Another concern for PBI and companies like it that want to grab a slice of Europe's deregulated postal business – is that, despite some consolidation, the market is much more fragmented. In the US parcel delivery business for example, PBI has to work with just four main companies (which control 80% of the market); by contrast, the UK alone has at least 25 delivery companies. Patrick Keddy, who heads PBI's European operations, says the company has no intention of competing directly with national postal operators, adding that package delivery services are likely to form only a small proportion of new business. In the short run he anticipates that offering on-site management support and off-site software and other services to large companies – such as banks, insurance companies and utilities – will be the main part of its business, although SMEs will also be targeted, as ever. 'For high-volume mailers in a deregulated mailing environment with more choice, our solutions – enabling, for example, bills to be fast-tracked and advertising mail sent in a slower but more targeted way – have proven extremely useful. Experience shows that commercial mail gets very different results depending on the day the mail arrives with the potential customer,' he says.

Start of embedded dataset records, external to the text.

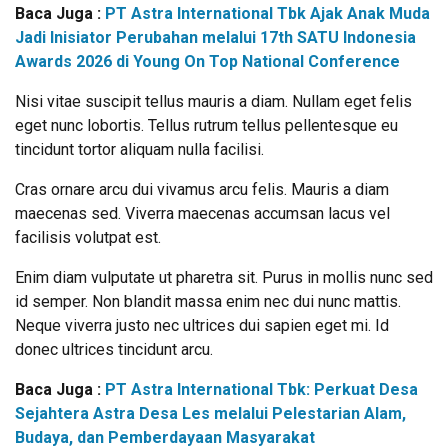
Baca Juga :
PT Astra International Tbk Ajak Anak Muda
Jadi Inisiator Perubahan melalui 17th SATU Indonesia
Awards 2026 di Young On Top National Conference
Nisi vitae suscipit tellus mauris a diam. Nullam eget felis
eget nunc lobortis. Tellus rutrum tellus pellentesque eu
tincidunt tortor aliquam nulla facilisi.
Cras ornare arcu dui vivamus arcu felis. Mauris a diam
maecenas sed. Viverra maecenas accumsan lacus vel
facilisis volutpat est.
Enim diam vulputate ut pharetra sit. Purus in mollis nunc sed
id semper. Non blandit massa enim nec dui nunc mattis.
Neque viverra justo nec ultrices dui sapien eget mi. Id
donec ultrices tincidunt arcu.
Baca Juga :
PT Astra International Tbk: Perkuat Desa
Sejahtera Astra Desa Les melalui Pelestarian Alam,
Budaya, dan Pemberdayaan Masyarakat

PBI will also try other innovations in Europe, notably personalised stamps and kiosks. The former – whereby companies can have their own logo on stamps, or even Mickey Mouse if they so chose – should be a nice little earner once legal and other details are worked through. However, kiosks – which could prove an ideal solution for communities that have suffered the loss of their post office, obliging a long trek into town – could prove a major money-winner, and PBI is currently in discussion with a number of organisations over their introduction. These high-tech kiosks will allow consumers to complete shipping and mailing activities without the need for staff or a building. With such innovations, Keddy believes the company should be able to double its European turnover within the 'foreseeable future'. Yet the big question is whether postal deregulation actually happens on schedule. Given Europe's past record in such matters, PBI (and other companies hoping to see profits flow on the back of deregulation) probably shouldn't hold its breath, particularly if France maintains its traditional opposition to change.